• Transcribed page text
• • • • • • •

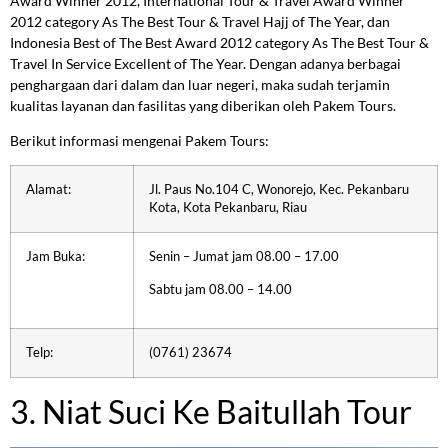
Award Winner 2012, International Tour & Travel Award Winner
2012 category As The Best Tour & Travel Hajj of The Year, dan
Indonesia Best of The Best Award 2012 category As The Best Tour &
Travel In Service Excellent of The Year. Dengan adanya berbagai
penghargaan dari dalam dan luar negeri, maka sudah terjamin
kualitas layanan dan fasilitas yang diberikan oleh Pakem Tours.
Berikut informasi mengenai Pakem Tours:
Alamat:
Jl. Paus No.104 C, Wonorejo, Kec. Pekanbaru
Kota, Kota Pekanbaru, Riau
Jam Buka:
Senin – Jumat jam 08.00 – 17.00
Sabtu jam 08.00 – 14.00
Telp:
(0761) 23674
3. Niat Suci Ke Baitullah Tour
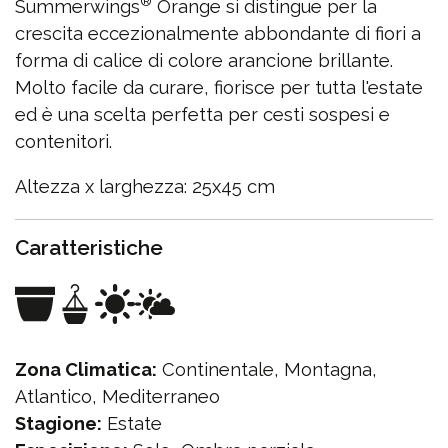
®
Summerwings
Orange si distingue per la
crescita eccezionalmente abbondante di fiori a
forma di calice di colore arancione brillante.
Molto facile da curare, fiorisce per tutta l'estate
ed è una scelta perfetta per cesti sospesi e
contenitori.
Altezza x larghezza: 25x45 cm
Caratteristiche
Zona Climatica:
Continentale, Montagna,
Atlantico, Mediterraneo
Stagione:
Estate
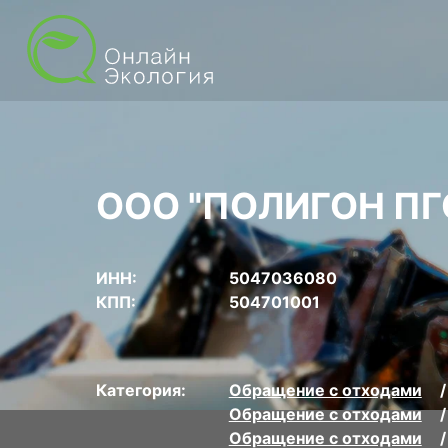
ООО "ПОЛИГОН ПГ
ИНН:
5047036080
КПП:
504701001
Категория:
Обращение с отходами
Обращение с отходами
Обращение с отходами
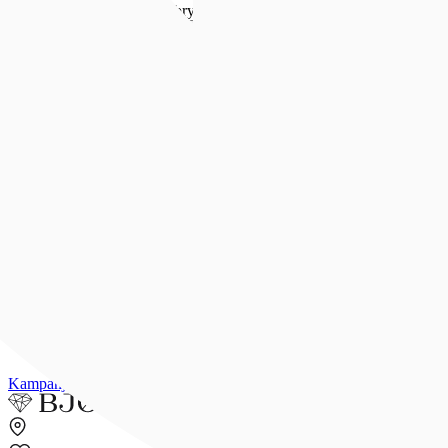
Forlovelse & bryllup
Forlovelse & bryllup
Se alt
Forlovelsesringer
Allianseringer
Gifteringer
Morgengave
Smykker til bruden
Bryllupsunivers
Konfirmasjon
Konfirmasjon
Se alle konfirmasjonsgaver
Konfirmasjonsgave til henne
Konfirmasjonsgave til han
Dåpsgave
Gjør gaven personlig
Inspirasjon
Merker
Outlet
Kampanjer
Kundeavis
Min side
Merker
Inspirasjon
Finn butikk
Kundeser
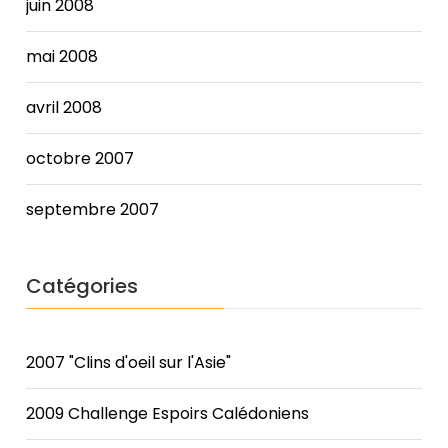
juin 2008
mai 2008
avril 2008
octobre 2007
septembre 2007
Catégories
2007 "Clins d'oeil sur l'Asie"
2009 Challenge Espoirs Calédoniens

• • • • • • •

Return every line of text from the material above without any changes, and leave the pictures out.

• Reply to the exercise
Award Winner 2012, International Tour & Travel Award Winner
2012 category As The Best Tour & Travel Hajj of The Year, dan
Indonesia Best of The Best Award 2012 category As The Best Tour &
Travel In Service Excellent of The Year. Dengan adanya berbagai
penghargaan dari dalam dan luar negeri, maka sudah terjamin
kualitas layanan dan fasilitas yang diberikan oleh Pakem Tours.
Berikut informasi mengenai Pakem Tours:
Alamat:
Jl. Paus No.104 C, Wonorejo, Kec. Pekanbaru
Kota, Kota Pekanbaru, Riau
Jam Buka:
Senin – Jumat jam 08.00 – 17.00
Sabtu jam 08.00 – 14.00
Telp:
(0761) 23674
3. Niat Suci Ke Baitullah Tour
®
Summerwings
Orange si distingue per la
crescita eccezionalmente abbondante di fiori a
forma di calice di colore arancione brillante.
Molto facile da curare, fiorisce per tutta l'estate
ed è una scelta perfetta per cesti sospesi e
contenitori.
Altezza x larghezza: 25x45 cm
Caratteristiche
Zona Climatica:
Continentale, Montagna,
Atlantico, Mediterraneo
Stagione:
Estate
ООО "ПОЛИГОН ПГ
ИНН:
5047036080
КПП:
504701001
Категория:
Обращение с отходами
Обращение с отходами
Обращение с отходами
Forlovelse & bryllup
Forlovelse & bryllup
Se alt
Forlovelsesringer
Allianseringer
Gifteringer
Morgengave
Smykker til bruden
Bryllupsunivers
Konfirmasjon
Konfirmasjon
Se alle konfirmasjonsgaver
Konfirmasjonsgave til henne
Konfirmasjonsgave til han
Dåpsgave
Gjør gaven personlig
Inspirasjon
Merker
Outlet
Kampanjer
Kundeavis
Min side
Merker
Inspirasjon
Finn butikk
Kundeser
juin 2008
mai 2008
avril 2008
octobre 2007
septembre 2007
Catégories
2007 "Clins d'oeil sur l'Asie"
2009 Challenge Espoirs Calédoniens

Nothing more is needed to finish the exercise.